EXERCISE DESCRIPTION:
In the data that follows, find the line with "urothelial carcinoma tissue"; transcribe it, every later line up to the one with "cytoplasmic/membranous protein staining", and that line as well, exactly and with no others.

(Dataset items)
----------

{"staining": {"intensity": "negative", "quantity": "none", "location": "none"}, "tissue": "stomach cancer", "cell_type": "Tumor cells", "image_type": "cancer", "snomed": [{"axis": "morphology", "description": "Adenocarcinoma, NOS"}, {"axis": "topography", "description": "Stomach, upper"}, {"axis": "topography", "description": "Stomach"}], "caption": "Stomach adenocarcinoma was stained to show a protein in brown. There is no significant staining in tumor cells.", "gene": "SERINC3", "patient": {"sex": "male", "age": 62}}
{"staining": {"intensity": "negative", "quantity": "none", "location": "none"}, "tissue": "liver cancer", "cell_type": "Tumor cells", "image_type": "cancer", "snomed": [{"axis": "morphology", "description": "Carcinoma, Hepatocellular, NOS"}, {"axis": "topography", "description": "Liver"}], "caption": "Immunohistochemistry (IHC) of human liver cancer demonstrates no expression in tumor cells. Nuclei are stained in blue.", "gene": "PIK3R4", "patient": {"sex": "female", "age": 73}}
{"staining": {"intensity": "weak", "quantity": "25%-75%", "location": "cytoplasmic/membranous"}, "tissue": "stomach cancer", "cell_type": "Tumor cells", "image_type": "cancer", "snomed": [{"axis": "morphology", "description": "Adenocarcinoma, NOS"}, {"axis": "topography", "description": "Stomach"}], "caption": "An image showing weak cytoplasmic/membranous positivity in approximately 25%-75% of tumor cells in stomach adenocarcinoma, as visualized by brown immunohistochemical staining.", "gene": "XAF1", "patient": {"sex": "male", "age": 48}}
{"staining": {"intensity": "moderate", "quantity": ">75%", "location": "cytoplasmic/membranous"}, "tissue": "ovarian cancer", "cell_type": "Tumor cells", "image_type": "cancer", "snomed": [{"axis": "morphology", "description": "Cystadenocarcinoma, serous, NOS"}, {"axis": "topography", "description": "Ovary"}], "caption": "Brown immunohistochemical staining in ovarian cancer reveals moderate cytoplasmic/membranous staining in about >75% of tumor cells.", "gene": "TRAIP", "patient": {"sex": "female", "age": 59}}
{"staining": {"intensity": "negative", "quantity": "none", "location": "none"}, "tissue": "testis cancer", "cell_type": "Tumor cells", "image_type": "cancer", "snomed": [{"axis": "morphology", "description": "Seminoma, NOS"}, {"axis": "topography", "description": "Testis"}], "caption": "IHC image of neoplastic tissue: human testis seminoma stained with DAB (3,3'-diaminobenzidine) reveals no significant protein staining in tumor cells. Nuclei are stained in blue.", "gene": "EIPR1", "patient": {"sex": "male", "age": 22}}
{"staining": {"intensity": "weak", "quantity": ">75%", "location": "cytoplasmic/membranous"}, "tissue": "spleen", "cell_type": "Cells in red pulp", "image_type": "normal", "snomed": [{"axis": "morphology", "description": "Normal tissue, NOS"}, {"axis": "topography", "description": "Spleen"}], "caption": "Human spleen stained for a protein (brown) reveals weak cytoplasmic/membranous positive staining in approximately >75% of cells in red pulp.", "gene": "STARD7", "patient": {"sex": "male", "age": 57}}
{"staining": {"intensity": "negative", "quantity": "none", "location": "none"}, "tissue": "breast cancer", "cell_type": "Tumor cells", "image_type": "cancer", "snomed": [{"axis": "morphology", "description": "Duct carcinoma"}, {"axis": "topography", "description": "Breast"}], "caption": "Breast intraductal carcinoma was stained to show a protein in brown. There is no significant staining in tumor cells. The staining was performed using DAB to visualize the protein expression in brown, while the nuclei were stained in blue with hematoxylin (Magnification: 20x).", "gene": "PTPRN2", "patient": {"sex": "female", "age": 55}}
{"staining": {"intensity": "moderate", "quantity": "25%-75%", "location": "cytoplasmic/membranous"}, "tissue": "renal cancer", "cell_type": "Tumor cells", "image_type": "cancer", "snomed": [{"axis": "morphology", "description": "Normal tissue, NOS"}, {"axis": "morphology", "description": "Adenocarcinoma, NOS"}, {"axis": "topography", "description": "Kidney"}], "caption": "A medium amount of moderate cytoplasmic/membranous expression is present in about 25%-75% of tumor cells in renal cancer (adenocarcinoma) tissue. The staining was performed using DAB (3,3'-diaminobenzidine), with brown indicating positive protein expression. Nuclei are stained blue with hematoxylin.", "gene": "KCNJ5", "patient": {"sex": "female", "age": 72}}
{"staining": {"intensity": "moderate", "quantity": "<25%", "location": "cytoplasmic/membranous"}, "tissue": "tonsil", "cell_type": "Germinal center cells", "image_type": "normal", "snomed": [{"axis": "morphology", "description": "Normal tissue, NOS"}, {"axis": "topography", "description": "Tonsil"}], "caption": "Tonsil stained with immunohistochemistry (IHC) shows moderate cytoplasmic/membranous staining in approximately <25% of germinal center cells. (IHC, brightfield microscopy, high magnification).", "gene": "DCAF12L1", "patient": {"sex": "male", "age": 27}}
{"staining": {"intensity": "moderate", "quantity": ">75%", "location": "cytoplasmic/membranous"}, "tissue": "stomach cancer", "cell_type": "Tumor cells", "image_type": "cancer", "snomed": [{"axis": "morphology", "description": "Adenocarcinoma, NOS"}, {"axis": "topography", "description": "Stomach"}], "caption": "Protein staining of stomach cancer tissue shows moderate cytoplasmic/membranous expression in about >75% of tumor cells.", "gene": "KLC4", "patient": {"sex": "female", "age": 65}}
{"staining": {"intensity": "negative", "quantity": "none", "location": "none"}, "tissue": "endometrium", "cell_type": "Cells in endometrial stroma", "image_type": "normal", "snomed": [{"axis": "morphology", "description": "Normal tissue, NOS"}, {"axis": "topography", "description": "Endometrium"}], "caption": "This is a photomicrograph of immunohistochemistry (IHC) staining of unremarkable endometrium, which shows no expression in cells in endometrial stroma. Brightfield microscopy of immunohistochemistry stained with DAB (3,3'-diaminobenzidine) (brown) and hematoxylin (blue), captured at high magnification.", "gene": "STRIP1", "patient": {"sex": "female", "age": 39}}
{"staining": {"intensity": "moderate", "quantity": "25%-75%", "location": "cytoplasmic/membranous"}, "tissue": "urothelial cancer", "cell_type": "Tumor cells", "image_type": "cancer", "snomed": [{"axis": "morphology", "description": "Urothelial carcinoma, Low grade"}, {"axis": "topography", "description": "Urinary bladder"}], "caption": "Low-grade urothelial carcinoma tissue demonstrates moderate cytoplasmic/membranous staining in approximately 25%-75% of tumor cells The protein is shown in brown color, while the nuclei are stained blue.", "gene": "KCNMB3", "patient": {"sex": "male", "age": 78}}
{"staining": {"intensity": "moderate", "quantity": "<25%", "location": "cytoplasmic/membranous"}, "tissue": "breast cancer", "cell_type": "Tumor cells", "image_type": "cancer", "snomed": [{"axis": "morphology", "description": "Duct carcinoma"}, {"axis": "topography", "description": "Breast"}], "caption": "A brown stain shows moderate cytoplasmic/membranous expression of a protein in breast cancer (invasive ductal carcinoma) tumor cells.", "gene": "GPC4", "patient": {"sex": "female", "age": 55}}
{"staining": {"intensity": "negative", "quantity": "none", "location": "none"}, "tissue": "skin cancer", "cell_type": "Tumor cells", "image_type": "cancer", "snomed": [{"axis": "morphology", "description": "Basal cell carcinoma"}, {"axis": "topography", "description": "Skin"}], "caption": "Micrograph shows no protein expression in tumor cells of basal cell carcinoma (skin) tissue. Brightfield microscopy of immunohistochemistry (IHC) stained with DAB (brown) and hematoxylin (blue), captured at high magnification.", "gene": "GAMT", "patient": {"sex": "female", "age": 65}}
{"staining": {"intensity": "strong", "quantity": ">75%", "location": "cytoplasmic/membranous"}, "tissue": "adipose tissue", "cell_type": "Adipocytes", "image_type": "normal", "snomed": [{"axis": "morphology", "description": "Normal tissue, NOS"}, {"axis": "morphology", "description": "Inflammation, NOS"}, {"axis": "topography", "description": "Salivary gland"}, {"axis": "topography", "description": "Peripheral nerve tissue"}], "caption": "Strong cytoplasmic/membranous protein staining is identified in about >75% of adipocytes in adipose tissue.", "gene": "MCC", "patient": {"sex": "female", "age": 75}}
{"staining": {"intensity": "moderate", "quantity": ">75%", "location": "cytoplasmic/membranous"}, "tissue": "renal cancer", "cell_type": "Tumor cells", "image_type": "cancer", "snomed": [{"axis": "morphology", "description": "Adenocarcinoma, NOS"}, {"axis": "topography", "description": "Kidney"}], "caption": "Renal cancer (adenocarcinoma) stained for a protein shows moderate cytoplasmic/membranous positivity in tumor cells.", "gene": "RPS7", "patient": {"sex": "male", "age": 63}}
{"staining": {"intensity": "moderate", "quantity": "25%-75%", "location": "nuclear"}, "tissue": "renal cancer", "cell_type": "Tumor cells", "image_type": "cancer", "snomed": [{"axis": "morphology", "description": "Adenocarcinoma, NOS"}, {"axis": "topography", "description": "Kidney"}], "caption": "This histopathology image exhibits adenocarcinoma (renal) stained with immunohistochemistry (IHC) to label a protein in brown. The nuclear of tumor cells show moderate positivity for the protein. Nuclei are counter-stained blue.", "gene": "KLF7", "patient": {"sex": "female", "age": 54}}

----------

SOLUTION FOR THIS EXERCISE:
{"staining": {"intensity": "moderate", "quantity": "25%-75%", "location": "cytoplasmic/membranous"}, "tissue": "urothelial cancer", "cell_type": "Tumor cells", "image_type": "cancer", "snomed": [{"axis": "morphology", "description": "Urothelial carcinoma, Low grade"}, {"axis": "topography", "description": "Urinary bladder"}], "caption": "Low-grade urothelial carcinoma tissue demonstrates moderate cytoplasmic/membranous staining in approximately 25%-75% of tumor cells The protein is shown in brown color, while the nuclei are stained blue.", "gene": "KCNMB3", "patient": {"sex": "male", "age": 78}}
{"staining": {"intensity": "moderate", "quantity": "<25%", "location": "cytoplasmic/membranous"}, "tissue": "breast cancer", "cell_type": "Tumor cells", "image_type": "cancer", "snomed": [{"axis": "morphology", "description": "Duct carcinoma"}, {"axis": "topography", "description": "Breast"}], "caption": "A brown stain shows moderate cytoplasmic/membranous expression of a protein in breast cancer (invasive ductal carcinoma) tumor cells.", "gene": "GPC4", "patient": {"sex": "female", "age": 55}}
{"staining": {"intensity": "negative", "quantity": "none", "location": "none"}, "tissue": "skin cancer", "cell_type": "Tumor cells", "image_type": "cancer", "snomed": [{"axis": "morphology", "description": "Basal cell carcinoma"}, {"axis": "topography", "description": "Skin"}], "caption": "Micrograph shows no protein expression in tumor cells of basal cell carcinoma (skin) tissue. Brightfield microscopy of immunohistochemistry (IHC) stained with DAB (brown) and hematoxylin (blue), captured at high magnification.", "gene": "GAMT", "patient": {"sex": "female", "age": 65}}
{"staining": {"intensity": "strong", "quantity": ">75%", "location": "cytoplasmic/membranous"}, "tissue": "adipose tissue", "cell_type": "Adipocytes", "image_type": "normal", "snomed": [{"axis": "morphology", "description": "Normal tissue, NOS"}, {"axis": "morphology", "description": "Inflammation, NOS"}, {"axis": "topography", "description": "Salivary gland"}, {"axis": "topography", "description": "Peripheral nerve tissue"}], "caption": "Strong cytoplasmic/membranous protein staining is identified in about >75% of adipocytes in adipose tissue.", "gene": "MCC", "patient": {"sex": "female", "age": 75}}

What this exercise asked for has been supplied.